A história acompanha Park Saeroyi (Park Seo-joon), jovem que vê sua vida desmoronar após ser expulso do colégio ao defender um colega vítima de bullying e, pouco depois, perder o pai em um acidente ligado a uma poderosa família empresarial. Condenado à prisão e determinado a buscar justiça, Saeroyi decide recomeçar em Itaewon, bairro vibrante de Seul, onde abre o restaurante DanBam com o objetivo de transformar sua dor em propósito e enfrentar aqueles que destruíram sua família.
O impacto da narrativa e as escolhas do roteiro
O primeiro episódio de Itaewon Class é um dos mais fortes entre os dramas recentes, entregando emoção, conflito e ritmo que prendem imediatamente o público. O início afiado, no entanto, perde força na metade da temporada, quando algumas tramas se arrastam e o drama se torna excessivo. A boa notícia é que os episódios finais recuperam o fôlego inicial, conduzindo a história para uma conclusão coerente, com reviravoltas previsíveis, mas ainda emocionantes.

A diversidade dos personagens é um dos pontos positivos da série, que reúne perfis distintos e com potencial para explorar temas sociais relevantes. O problema é que boa parte desse elenco não recebe o desenvolvimento adequado. Muitos personagens acabam reduzidos a arquétipos ou alívio cômico, criando uma sensação de superficialidade que destoa da ambição da narrativa.
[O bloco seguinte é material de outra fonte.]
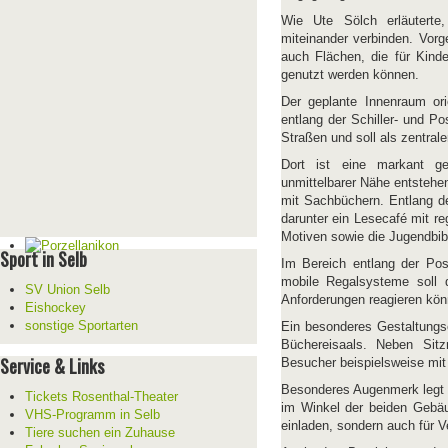
Wie Ute Sölch erläuterte,
miteinander verbinden. Vor
auch Flächen, die für Kinde
genutzt werden können.
Der geplante Innenraum ori
entlang der Schiller- und P
Straßen und soll als zentrale
Dort ist eine markant ge
unmittelbarer Nähe entstehe
mit Sachbüchern. Entlang de
darunter ein Lesecafé mit r
Motiven sowie die Jugendbib
Sport in Selb
Im Bereich entlang der Post
mobile Regalsysteme soll d
SV Union Selb
Anforderungen reagieren kön
Eishockey
sonstige Sportarten
Ein besonderes Gestaltungs
Büchereisaals. Neben Sitz
Service & Links
Besucher beispielsweise mit
Besonderes Augenmerk legt d
Tickets Rosenthal-Theater
im Winkel der beiden Gebäud
VHS-Programm in Selb
einladen, sondern auch für 
Tiere suchen ein Zuhause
Já as atuações elevam a qualidade do drama. Park Seo-joon entrega um protagonista contido, firme e emocionalmente complexo. Yoo Jae-myung impressiona como o antagonista Jang Dae-hee, sustentando a tensão moral da trama. Mas é Kim Da-mi, no papel de Jo Yi-seo, quem realmente domina a tela. Sua personagem é inteligente, instável e irresistivelmente carismática, e a atriz alterna frieza e vulnerabilidade com precisão.
O romance, marca registrada dos k-dramas, está presente, mas não exatamente em sua melhor forma. A rivalidade entre Yi-seo e Soo-ah raramente contribui para o avanço da história e, em alguns momentos, enfraquece o impacto emocional ao desviar o foco dos conflitos centrais.
No conjunto, Itaewon Class é um drama que tinha potencial para ir além, mas tropeça ao tentar equilibrar profundidade, representatividade e entretenimento dentro de um roteiro irregular. Ainda assim, é uma produção carismática, com momentos poderosos e que vale ser conferida por quem gosta de narrativas sobre superação, resiliência e segundas chances. Os 16 episódios estão disponíveis na Netflix.